A child slides down a hill on a toboggan with an acceleration if 1.5 m/s2^2. If she starts at rest, how far has she traveled in (a) 1.0s,(b) 2.0s, and (c) 3.0s?
You can use the equation (d=Vit + 1/2 a t^2)
So for the first one it would be: d= (0)(1) + 1/2 (1.5) (1^2)
And the answer would be .75m
Each time just plug in the time to 't' and keep all the other information the same.
To find how far the child has traveled, we can use the equation of motion:
distance = initial velocity * time + (0.5 * acceleration * time^2)
Where:
- initial velocity is the velocity at the start of the motion (which is 0 m/s in this case because the child starts at rest)
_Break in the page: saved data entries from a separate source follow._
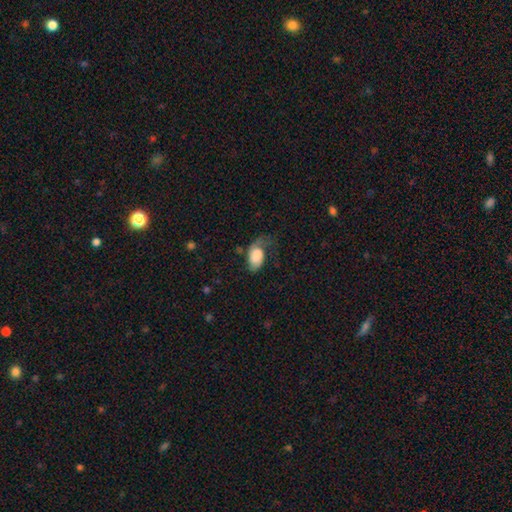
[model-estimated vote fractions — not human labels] The model was most divided on "merging": major disturbance: 41%, minor disturbance: 29%, none: 27%, merger: 3%. More confident: how rounded — in between (92%); smooth or featured — smooth (72%).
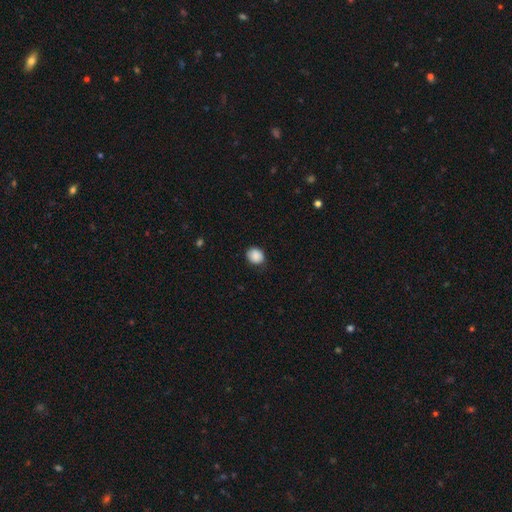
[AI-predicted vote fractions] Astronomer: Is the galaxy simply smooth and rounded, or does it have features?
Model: smooth — 88%.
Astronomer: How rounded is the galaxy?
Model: round — 71%.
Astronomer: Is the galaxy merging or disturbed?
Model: none — 78%.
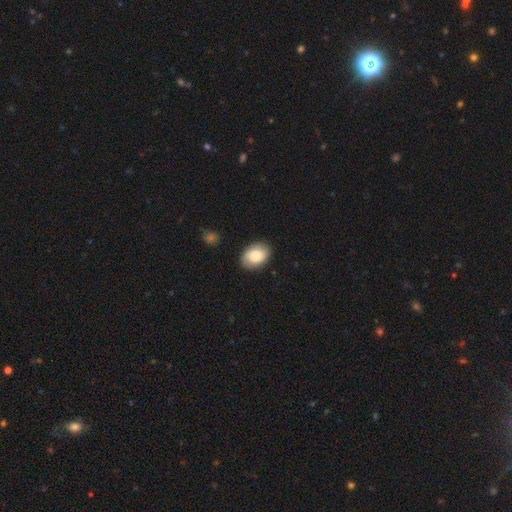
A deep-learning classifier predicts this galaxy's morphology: type=smooth (80%); roundness=in between (81%); merging=none (84%).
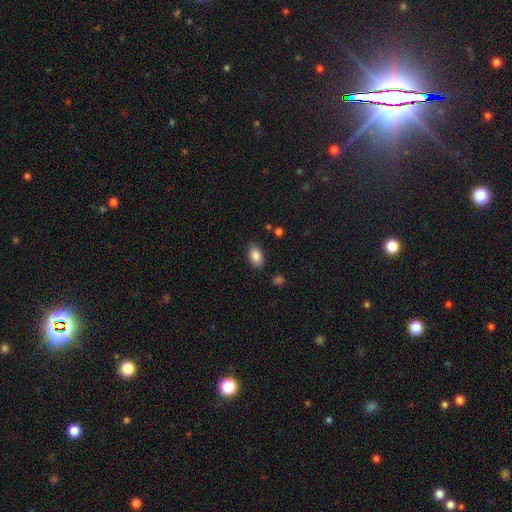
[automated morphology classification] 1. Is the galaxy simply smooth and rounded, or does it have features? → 86% smooth, 8% star or artifact, 6% featured or disk.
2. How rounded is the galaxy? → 92% in between, 6% round, 2% cigar-shaped.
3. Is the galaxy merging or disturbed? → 83% none, 12% minor disturbance, 3% major disturbance, 2% merger.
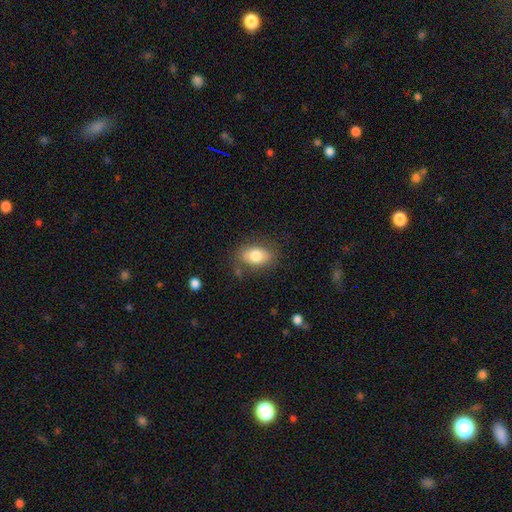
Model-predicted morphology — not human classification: smooth-or-featured: smooth: 78% | featured or disk: 14% | star or artifact: 8%
  how-rounded: in between: 87% | round: 11% | cigar-shaped: 2%
  merging: none: 77% | minor disturbance: 15% | major disturbance: 5% | merger: 3%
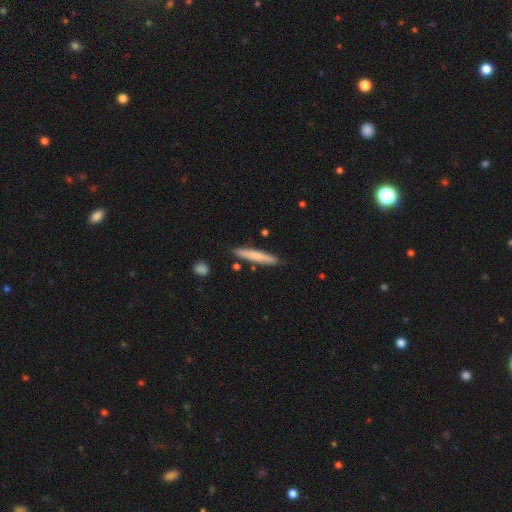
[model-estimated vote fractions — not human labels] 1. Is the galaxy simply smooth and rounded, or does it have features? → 68% smooth, 26% featured or disk, 6% star or artifact.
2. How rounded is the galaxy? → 93% cigar-shaped, 6% in between, 1% round.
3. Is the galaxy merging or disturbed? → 86% none, 9% minor disturbance, 3% merger, 2% major disturbance.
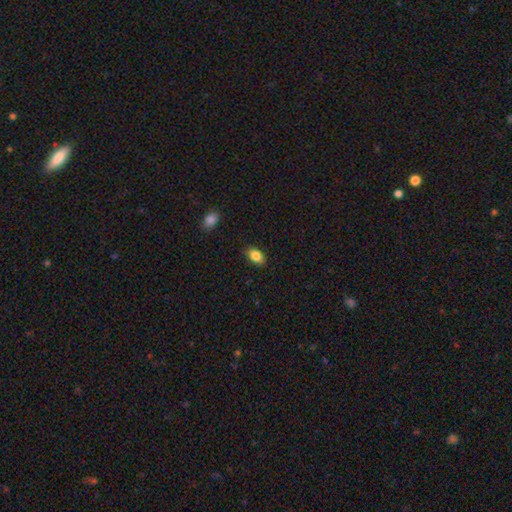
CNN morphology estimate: type=smooth (85%); roundness=in between (88%); merging=none (87%).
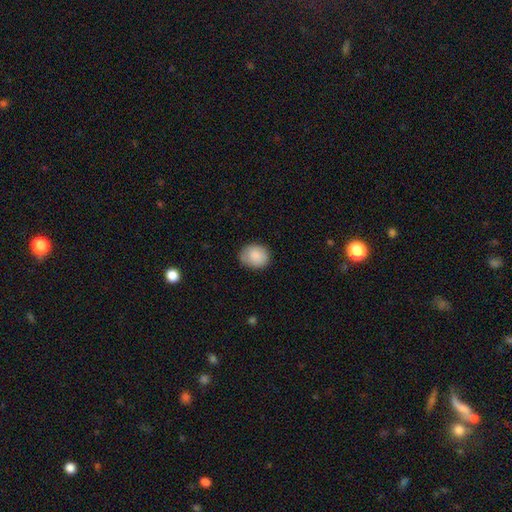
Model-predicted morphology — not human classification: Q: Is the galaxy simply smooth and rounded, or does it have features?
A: smooth — 87%.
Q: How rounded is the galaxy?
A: round — 54%.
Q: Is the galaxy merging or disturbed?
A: none — 78%.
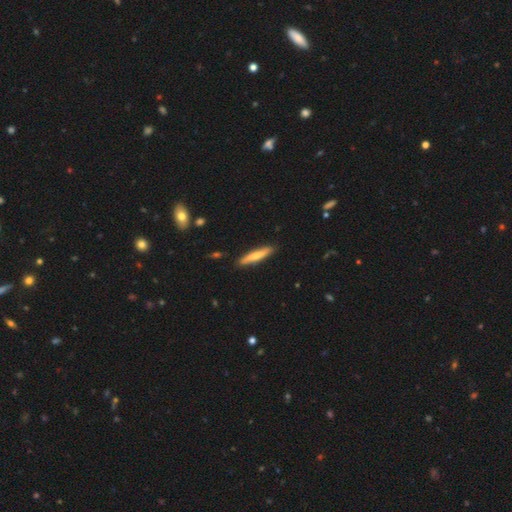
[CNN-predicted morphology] smooth-or-featured: smooth: 66% | featured or disk: 29% | star or artifact: 5%
  how-rounded: cigar-shaped: 90% | in between: 8% | round: 1%
  merging: none: 87% | minor disturbance: 10% | major disturbance: 2% | merger: 2%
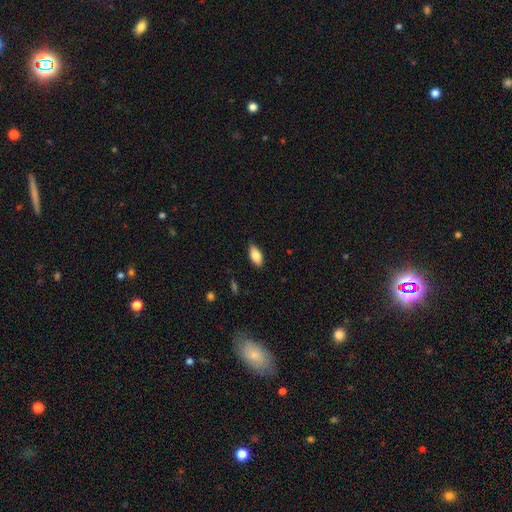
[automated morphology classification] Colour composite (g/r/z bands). It shows a smooth galaxy with no disk features (81%) that is in between round and cigar-shaped (90%). Merging: none (84%).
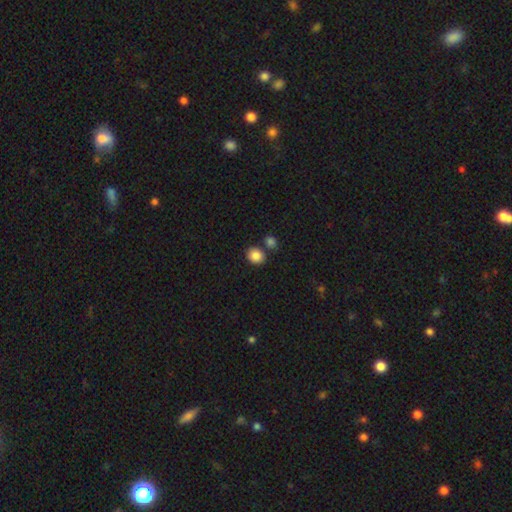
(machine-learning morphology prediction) Smooth or featured? smooth (86%)
How rounded? round (64%)
Merging? none (73%)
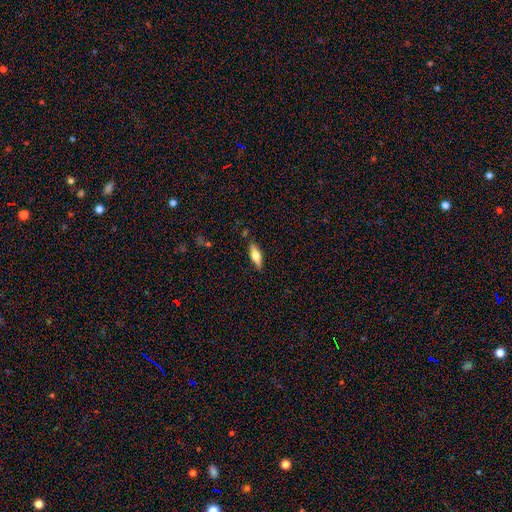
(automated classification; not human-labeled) This is possibly a smooth galaxy (51%). How rounded: possibly cigar-shaped (51%). Merging: clearly none (85%).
- time is the duration of the motion
- acceleration is the rate at which the velocity changes
Let's calculate the distance traveled in each case:
(a) When t = 1.0s:
The initial velocity (u) is 0 m/s.
Plugging these values into the equation of motion, we get:
distance = 0 * 1.0 + (0.5 * 1.5 * 1.0^2)
distance = 0 + (0.5 * 1.5 * 1.0)
distance = 0 + (0.75)
distance = 0.75 meters
Therefore, the child has traveled a distance of 0.75 meters in 1.0 second.
(b) When t = 2.0s:
Using the same formula, we have:
distance = 0 * 2.0 + (0.5 * 1.5 * 2.0^2)
distance = 0 + (0.5 * 1.5 * 4.0)
distance = 0 + (0.5 * 6.0)
distance = 0 + 3.0
distance = 3.0 meters
Therefore, the child has traveled a distance of 3.0 meters in 2.0 seconds.
(c) When t = 3.0s:
Using the equation of motion again:
distance = 0 * 3.0 + (0.5 * 1.5 * 3.0^2)
distance = 0 + (0.5 * 1.5 * 9.0)
distance = 0 + (0.5 * 13.5)
distance = 0 + 6.75
distance = 6.75 meters
Finally, the child has traveled a distance of 6.75 meters in 3.0 seconds.
To find the distance traveled by the child in each given time interval, we can use the kinematic equation:
distance = 0.5 * acceleration * time^2
Given:
acceleration (a) = 1.5 m/s^2
time (t) = [1.0s, 2.0s, 3.0s]
(a) For 1.0s:
distance = 0.5 * 1.5 * (1.0)^2
= 0.5 * 1.5 * 1.0
= 0.75 meters
Therefore, the child has traveled 0.75 meters in 1.0 second.
(b) For 2.0s:
distance = 0.5 * 1.5 * (2.0)^2
= 0.5 * 1.5 * 4.0
= 3 meters
Therefore, the child has traveled 3 meters in 2.0 seconds.
(c) For 3.0s:
distance = 0.5 * 1.5 * (3.0)^2
= 0.5 * 1.5 * 9
= 6.75 meters
Therefore, the child has traveled 6.75 meters in 3.0 seconds.